Derive $\frac{\partial(\mathbf{x}^T\mathbf{Ax})}{\partial \mathbf{x}} = x^TA^T+x^TA$

Question

I see here: Vector derivative w.r.t its transpose $\frac{d(Ax)}{d(x^T)}$ that that which is stated in the title is true. However, I tried deriving it myself.

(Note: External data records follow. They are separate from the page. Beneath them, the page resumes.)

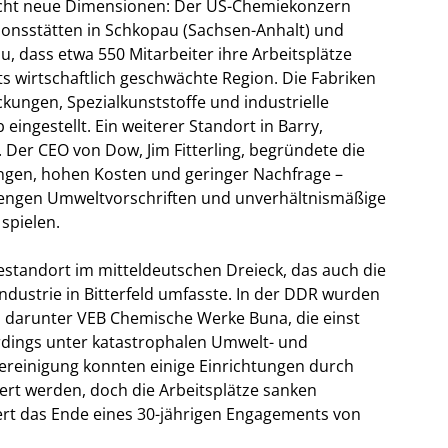
eicht neue Dimensionen: Der US-Chemiekonzern
ionsstätten in Schkopau (Sachsen-Anhalt) und
u, dass etwa 550 Mitarbeiter ihre Arbeitsplätze
its wirtschaftlich geschwächte Region. Die Fabriken
ungen, Spezialkunststoffe und industrielle
ingestellt. Ein weiterer Standort in Barry,
 Der CEO von Dow, Jim Fitterling, begründete die
ngen, hohen Kosten und geringer Nachfrage –
rengen Umweltvorschriften und unverhältnismäßige
spielen.
estandort im mitteldeutschen Dreieck, das auch die
ustrie in Bitterfeld umfasste. In der DDR wurden
), darunter VEB Chemische Werke Buna, die einst
erdings unter katastrophalen Umwelt- und
reinigung konnten einige Einrichtungen durch
ert werden, doch die Arbeitsplätze sanken
ert das Ende eines 30-jährigen Engagements von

$U = \mathbf{x}^T\mathbf{A}$

$\frac{\partial(\mathbf{x}^T\mathbf{Ax})}{\partial \mathbf{x}} = \frac{\partial U}{\partial\mathbf{x}} \mathbf{x} + U\frac{\partial\mathbf{x}}{\partial\mathbf{x}}$

$\frac{\partial(\mathbf{x}^T\mathbf{Ax})}{\partial \mathbf{x}} = \frac{\partial \mathbf{x}^T\mathbf{A}}{\partial\mathbf{x}} \mathbf{x} + \mathbf{x}^T\mathbf{A}$

$\frac{\partial(\mathbf{x}^T\mathbf{Ax})}{\partial \mathbf{x}} = \mathbf{A}^T\mathbf{x} + \mathbf{x}^T\mathbf{A} = 2\mathbf{x}^T\mathbf{A} \neq x^TA^T+x^TA$

Am I applying product rule correctly?

Answer 1

Let $$f(x)=x^t A x$$ Then we have that $$f(x+h)=(x+h)^t A (x+h)=x^tAx+x^tAh+h^tAx+h^tAh$$ I.e. $$f(x+h)-f(x)=x^tAh+h^tAx+h^tAh=x^tAh+x^tA^th+h^tAh=(x^tA+x^tA^t)h+h^tAh$$ Can you continue?

Answer 2

Explicit indices help:$$\begin{align}\frac{\partial(x^TAx)}{\partial x_i}&=\partial_i(x_jA_{jk}x_k)\\&=\delta_{ij}A_{jk}x_k+x_jA_{jk}\delta_{ik}\\&=A_{ik}x_k+x_jA_{ji}\\&=(Ax+A^Tx)_i,\end{align}$$so the derivative you sought is $(A+A^T)x$ or the transpose, $x^T(A+A^T)$, depending on how you define it. The second option results from $df=\frac{df}{dx}dx$.

Answer 3

Maybe changing notation helps? I'll do it in a different way since you already got two good answers. You're looking for the gradient of the function $f\colon \Bbb R^n \to \Bbb R$ given by $f(x) = \langle Ax,x\rangle$, where $A\colon \Bbb R^n\to \Bbb R^n$ is linear. For every bilinear map $B$ we have that $$DB(x,y)(h,k) = B(x,h)+B(h,k),$$and $f = B \circ \Delta$, where $B(x,y) = \langle Ax,y\rangle$ is bilinear and $\Delta(x) = (x,x)$ is the (linear) diagonal embedding. So the chain rule kicks in and we have that $$\begin{align} Df(x)(h) &= D(B\circ \Delta)(x)(h) = DB(\Delta(x)) \circ D\Delta(h) \\ &= DB(x,x)(h,h) = B(x,h)+B(h,x) \\ &= \langle Ax,h\rangle + \langle Ah,x\rangle = \langle Ax,h\rangle + \langle h, A^\top x\rangle \\ &= \langle Ax+A^\top x, h\rangle. \end{align}$$This means that $\nabla f(x) = Ax+A^\top x$, as wanted.